DATA PROTECTION ACT / GDPR – PATIENT INFORMATION
We need to hold personal information about you on our computer system and in paper records (if any) to help us to look after your medical needs, and your doctor and the Practice as a whole is responsible for their accuracy and safe-keeping. Please help to keep your record up to date by informing us of any changes to your circumstances. The data is held securely on our encrypted computer system – it is not accessible by members of the public and only authorised individuals have access to it. Information is backed up routinely but is not accessible via “the cloud”.
- The data held can include but is not limited to:
- Demographic details including your name, address, DOB etc
- Details about your past and present medical conditions and treatments
- Notes about conversations and/or incidents relating to your care
- Records on Consent to treatment
We will normally retain the records on our computer system in case of any issues in the future – this is normally the case for 10 years after someone has passed away.
Doctors in the practice have access to your medical records to enable them to do their jobs. From time to time information may be shared with others involved in your care if it is necessary. Anyone with access to your record is properly trained in confidentiality issues and is governed by both a legal and contractual duty to keep your details private.
We may share medical records with health professionals who are involved in providing you with care and treatment (e.g. a Private Consultant if you are being referred). This is on a need to know basis and event by event.
We do not share records with national databases or the Summary Care Record.
We do not use your information for research or marketing purposes.
We do not store payment / credit card information when you have made payments – transaction history is kept for tracking purposes (and for refunds etc if required) but these are held by our payment provider, Sum Up.

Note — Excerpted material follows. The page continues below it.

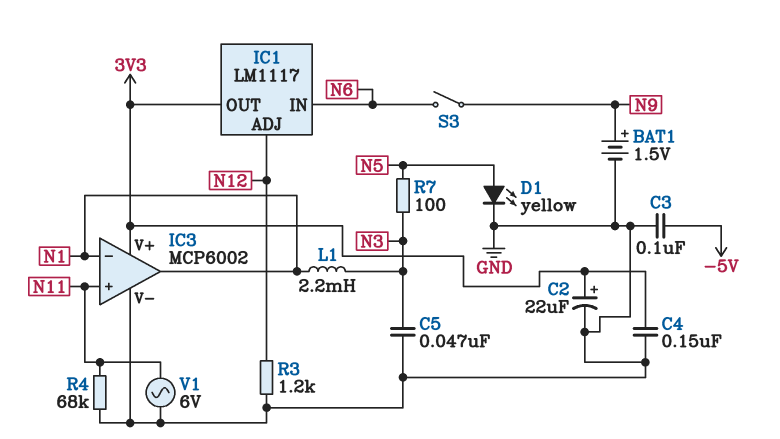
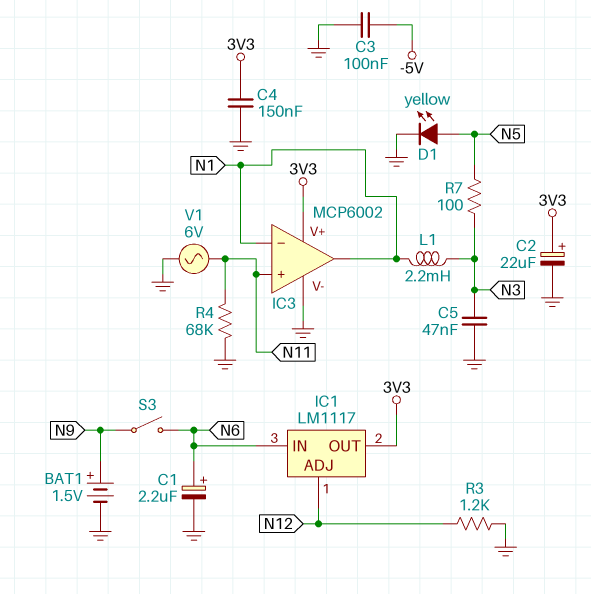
C1: none -> 2.2uF (plus N6, minus GND)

We do share information when the law requires us to do, for instance when we are inspected by a body with statutory powers, reporting certain infectious illnesses under the law or for safeguarding vulnerable people when required to do so.
We do share information when requested to do so by a Court Order.
In some circumstances as above we may be required by law to release your details to statutory or other official bodies, for example if a court order is presented, or in the case of public health issues. In other circumstances you may be required to give written consent before information is released – such as for medical reports for insurance, solicitors etc. To ensure your privacy, we will not disclose information over the telephone or fax unless we are sure that we are talking to you. Information will not be disclosed to family, friends, or spouses unless we have prior written consent, and we do not leave messages with others.
You have a right to see your records if you wish. Please ask at us if you would like further details and our patient information leaflet. An appointment will be required. In some circumstances a fee may be payable but such charges are only made according to the prevailing legal framework and in many / most instances there is no fee.
If you do not agree for personal data to be held in this way please discuss this with one of the Partners. However, this may limit the treatment we can provide to you.
The practice has other resources providing more detailed privacy information / privacy notices. Please ask us should you wish to have this information.